Commenting on the Offer, Cameron McLatchie, Chairman of BPI, said:
"The last five years have seen consistent improvements in BPI's performance and prospects, but not all of this progress has been reflected in the price or rating of BPI's shares. RPC has recognised the value inherent in our business and prospects by making an offer at an attractive premium to the share price. BPI's business should benefit from the ability of a larger group to expand its footprint in Europe and beyond. Shareholders will benefit from enhanced liquidity for their investment, and employees will have access to the opportunities available in a larger group. The BPI board is therefore unanimously recommending acceptance of the Offer."
Commenting on the Offer, Pim Vervaat, Chief Executive Officer of RPC, said:
"With today's announcement, RPC is taking another important step in delivering its Vision 2020 strategy.
The proposed Offer for BPI represents a compelling strategic opportunity for RPC to enter the European polythene films market through an established platform. BPI has a strong product portfolio with attractive market positions in its core markets in Europe.

------------------------------------------------------------------------

* What needs to be done
Please retype the statements on RPC's offer for BPI in full, word for word.

* Raw data

------------------------------------------------------------------------

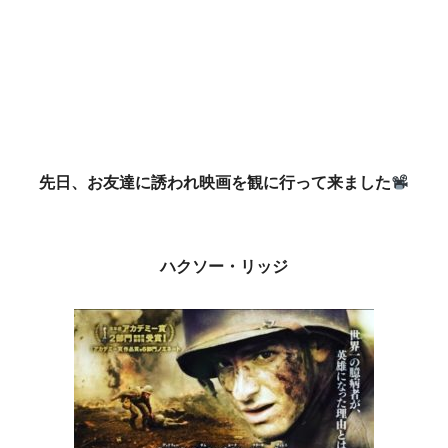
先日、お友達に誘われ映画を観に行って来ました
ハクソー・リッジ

------------------------------------------------------------------------

* Response to this exercise
Commenting on the Offer, Cameron McLatchie, Chairman of BPI, said:
"The last five years have seen consistent improvements in BPI's performance and prospects, but not all of this progress has been reflected in the price or rating of BPI's shares. RPC has recognised the value inherent in our business and prospects by making an offer at an attractive premium to the share price. BPI's business should benefit from the ability of a larger group to expand its footprint in Europe and beyond. Shareholders will benefit from enhanced liquidity for their investment, and employees will have access to the opportunities available in a larger group. The BPI board is therefore unanimously recommending acceptance of the Offer."
Commenting on the Offer, Pim Vervaat, Chief Executive Officer of RPC, said:
"With today's announcement, RPC is taking another important step in delivering its Vision 2020 strategy.
The proposed Offer for BPI represents a compelling strategic opportunity for RPC to enter the European polythene films market through an established platform. BPI has a strong product portfolio with attractive market positions in its core markets in Europe.